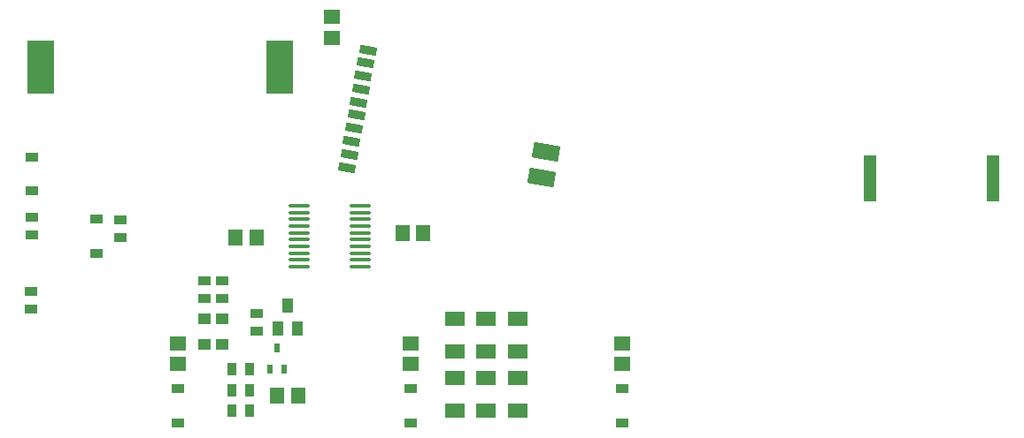
<source format=gtp>
G04*
G04 #@! TF.GenerationSoftware,Altium Limited,Altium Designer,19.0.15 (446)*
G04*
G04 Layer_Color=8421504*
%FSLAX25Y25*%
%MOIN*%
G70*
G01*
G75*
%ADD17R,0.05118X0.03347*%
%ADD18R,0.06102X0.05315*%
%ADD19R,0.03937X0.05512*%
%ADD20R,0.03347X0.05118*%
%ADD21R,0.01968X0.03740*%
%ADD22R,0.05315X0.06102*%
%ADD23R,0.04803X0.03602*%
%ADD24R,0.07480X0.05315*%
%ADD25R,0.04921X0.04331*%
G04:AMPARAMS|DCode=26|XSize=62.99mil|YSize=31.5mil|CornerRadius=0mil|HoleSize=0mil|Usage=FLASHONLY|Rotation=350.000|XOffset=0mil|YOffset=0mil|HoleType=Round|Shape=Rectangle|*
%AMROTATEDRECTD26*
4,1,4,-0.03375,-0.01004,-0.02828,0.02098,0.03375,0.01004,0.02828,-0.02098,-0.03375,-0.01004,0.0*
%
%ADD26ROTATEDRECTD26*%

G04:AMPARAMS|DCode=27|XSize=100mil|YSize=59.06mil|CornerRadius=0mil|HoleSize=0mil|Usage=FLASHONLY|Rotation=350.000|XOffset=0mil|YOffset=0mil|HoleType=Round|Shape=Rectangle|*
%AMROTATEDRECTD27*
4,1,4,-0.05437,-0.02040,-0.04411,0.03776,0.05437,0.02040,0.04411,-0.03776,-0.05437,-0.02040,0.0*
%
%ADD27ROTATEDRECTD27*%

%ADD28R,0.05118X0.17717*%
%ADD29O,0.08268X0.01378*%
%ADD30R,0.09843X0.20079*%
D17*
X96457Y38780D02*
D03*
Y32087D02*
D03*
X11693Y40354D02*
D03*
Y47047D02*
D03*
X11811Y75197D02*
D03*
Y68504D02*
D03*
X45276Y67520D02*
D03*
Y74213D02*
D03*
X83745Y50984D02*
D03*
Y44291D02*
D03*
X76855D02*
D03*
Y50984D02*
D03*
D18*
X234252Y27559D02*
D03*
Y19685D02*
D03*
X154774Y27559D02*
D03*
Y19685D02*
D03*
X66929Y27559D02*
D03*
Y19685D02*
D03*
X125000Y150591D02*
D03*
Y142717D02*
D03*
D19*
X104528Y33071D02*
D03*
X112008D02*
D03*
X108268Y41732D02*
D03*
D20*
X93957Y9843D02*
D03*
X87264D02*
D03*
X93957Y1969D02*
D03*
X87264D02*
D03*
X87264Y17717D02*
D03*
X93957D02*
D03*
D21*
X101772Y17618D02*
D03*
X106890D02*
D03*
X104331Y25689D02*
D03*
D22*
X112205Y7874D02*
D03*
X104331D02*
D03*
X159449Y69193D02*
D03*
X151575D02*
D03*
X88583Y67520D02*
D03*
X96457D02*
D03*
D23*
X66929Y10384D02*
D03*
Y-2510D02*
D03*
X154774Y10384D02*
D03*
Y-2510D02*
D03*
X234252Y10384D02*
D03*
Y-2510D02*
D03*
X11811Y97894D02*
D03*
Y85000D02*
D03*
X36417Y61466D02*
D03*
Y74360D02*
D03*
D24*
X171260Y1969D02*
D03*
Y14567D02*
D03*
Y24252D02*
D03*
Y36850D02*
D03*
X194882Y24252D02*
D03*
Y36850D02*
D03*
X183071Y24252D02*
D03*
Y36850D02*
D03*
X194882Y1969D02*
D03*
Y14567D02*
D03*
X183071Y1969D02*
D03*
Y14567D02*
D03*
D25*
X83745Y36811D02*
D03*
Y26969D02*
D03*
X76855Y36811D02*
D03*
Y26969D02*
D03*
D26*
X138502Y138212D02*
D03*
X137634Y133288D02*
D03*
X136766Y128364D02*
D03*
X135897Y123440D02*
D03*
X135029Y118516D02*
D03*
X134161Y113592D02*
D03*
X133293Y108667D02*
D03*
X132424Y103743D02*
D03*
X131556Y98819D02*
D03*
X130688Y93895D02*
D03*
D27*
X203801Y90238D02*
D03*
X205504Y99892D02*
D03*
D28*
X327756Y89686D02*
D03*
X373819D02*
D03*
D29*
X112638Y79429D02*
D03*
Y76870D02*
D03*
Y74311D02*
D03*
Y71752D02*
D03*
Y69193D02*
D03*
Y66634D02*
D03*
Y64075D02*
D03*
Y61516D02*
D03*
Y58957D02*
D03*
Y56398D02*
D03*
X135472Y79429D02*
D03*
Y76870D02*
D03*
Y74311D02*
D03*
Y71752D02*
D03*
Y69193D02*
D03*
Y66634D02*
D03*
Y64075D02*
D03*
Y61516D02*
D03*
Y58957D02*
D03*
Y56398D02*
D03*
D30*
X15299Y131890D02*
D03*
X105299D02*
D03*
M02*

</source>
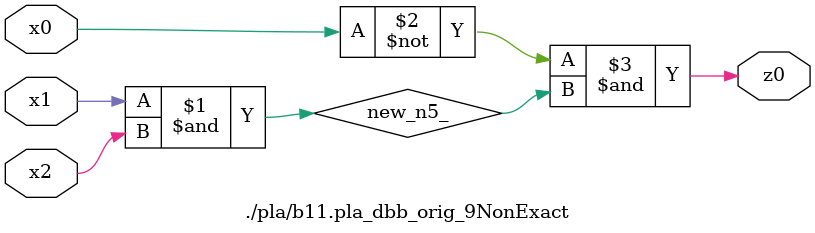
<source format=v>

module \./pla/b11.pla_dbb_orig_9NonExact  ( 
    x0, x1, x2,
    z0  );
  input  x0, x1, x2;
  output z0;
  wire new_n5_;
  assign new_n5_ = x1 & x2;
  assign z0 = ~x0 & new_n5_;
endmodule



</source>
****
- [Work order] Above are the entries; copy out every line among them that contains the word "assign".

- [Task answer]
  assign new_n5_ = x1 & x2;
  assign z0 = ~x0 & new_n5_;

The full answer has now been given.